薛绩惊异的看着父亲的另一面,觉得很新鲜,薛文马上板起脸,训斥道:“看什么,就知道惹是生非,好好和人家学学。”
原来按规矩大凡子弟进学之后,就要备贽仪去见学师,贽仪多寡是有规则的,分为超户、上户、中户、下户、贫户。前两个不消说最少得几十两银子,中下也得个几两,这一点就和后世的小学一样,每学期不得对班主任表示表示?
后世的家长给老师送钱虽然成了潜-规则,总归见不得光,时下的明朝则是光明正大的伸手要钱,这银子是用来赞助学院的,收的越来越理直气壮。
徐灏看不过眼可也没辙,身为家长随大流的报了个超户,不然还能怎么样呢?上报朝廷予以禁止?天地君亲师,连太子也得给座师送拜师礼呢。
不过收钱也是有原因的,贫户就不用交钱,还能领取几两银子,名为助贫。
让孩子们自己填写学报,徐灏和薛文站在一边看着,屋子里还有一些生员在报名,平均年龄十六岁以上,以至于人人对三个半大孩子很是侧目,以为又来了神童,神童倒是有,可惜不是徐灏和薛文的儿子。
四周站着六七个学役,虎视眈眈的盯着每个人,不时交头接耳,想占读书人的便宜可不容易。
很多一般人家的学生就想着报个贫户,省了银子还能赚点银子,这方面学师有权自己来衡量,比方说可堪造就的寒门子弟,即使家境不差也默许之,但创收也是学师的任务之一,朝廷每年的拨款撒在天下各地,塞牙缝都不够。

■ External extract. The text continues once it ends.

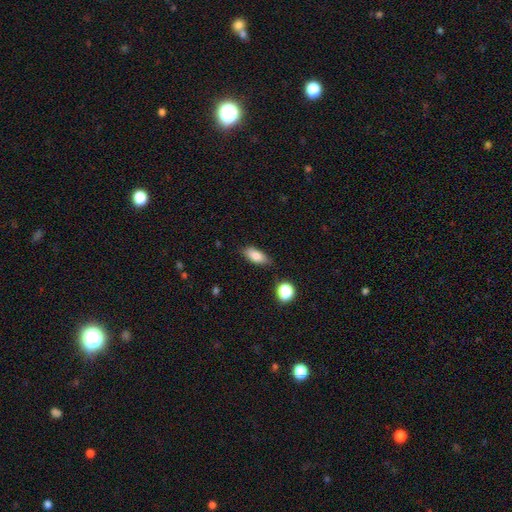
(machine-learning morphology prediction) smooth-or-featured: smooth: 81% | featured or disk: 10% | star or artifact: 9%
  how-rounded: in between: 82% | cigar-shaped: 14% | round: 4%
  merging: none: 78% | minor disturbance: 16% | major disturbance: 3% | merger: 3%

有个学役走过来一瞧,见三个孩子都写了超户,知道非富即贵,默默记住了名字。隔壁也有个十一岁的孩子写了贫户,当场有认识他的学子偷偷跑去告诉了学师。
徐灏就见学师唤来学役,质问道:“那学子本是大富之家,场里文字也是买人代笔的,你收了他多少银子,想要蒙我?”

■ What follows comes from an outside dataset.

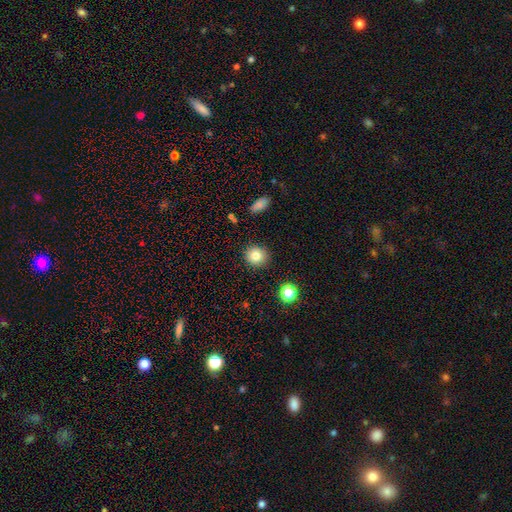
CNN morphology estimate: smooth 81%, star or artifact 11%, featured or disk 8%. Down the decision tree: how rounded — round (87%); merging — none (89%).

训斥一顿,马上命人把学生拘来,让他当场作文,并且威胁要是敢推托,要参到宗师那里去,革除了功名。
徐灏忽然笑了,敢情那学生是唐富贵的长子唐勤,前些日子就听唐富贵吹嘘儿子考中了童生。真是有其父必有其子,连贽仪也想节省下来,真是个孝顺儿子。
唐勤的学问连自家儿子一半都比不上,徐烨去年没考上童生,可想而知那童生是怎么来的,徐灏不能见死不救,好歹也得延缓几天,让唐富贵想想对策,当然也是念着唐勤还小的份上,怎么也算是他的长辈。
家长见了老师没几个不服服帖帖的,徐灏也无法免俗,委婉说道:“先生,想童生作文很有些难度,只求能略宽几日,在下感激不尽。”
学师冷笑道:“不行,他亲爹来求情也没用,我不管你是什么身份,在学府一律公事公办。”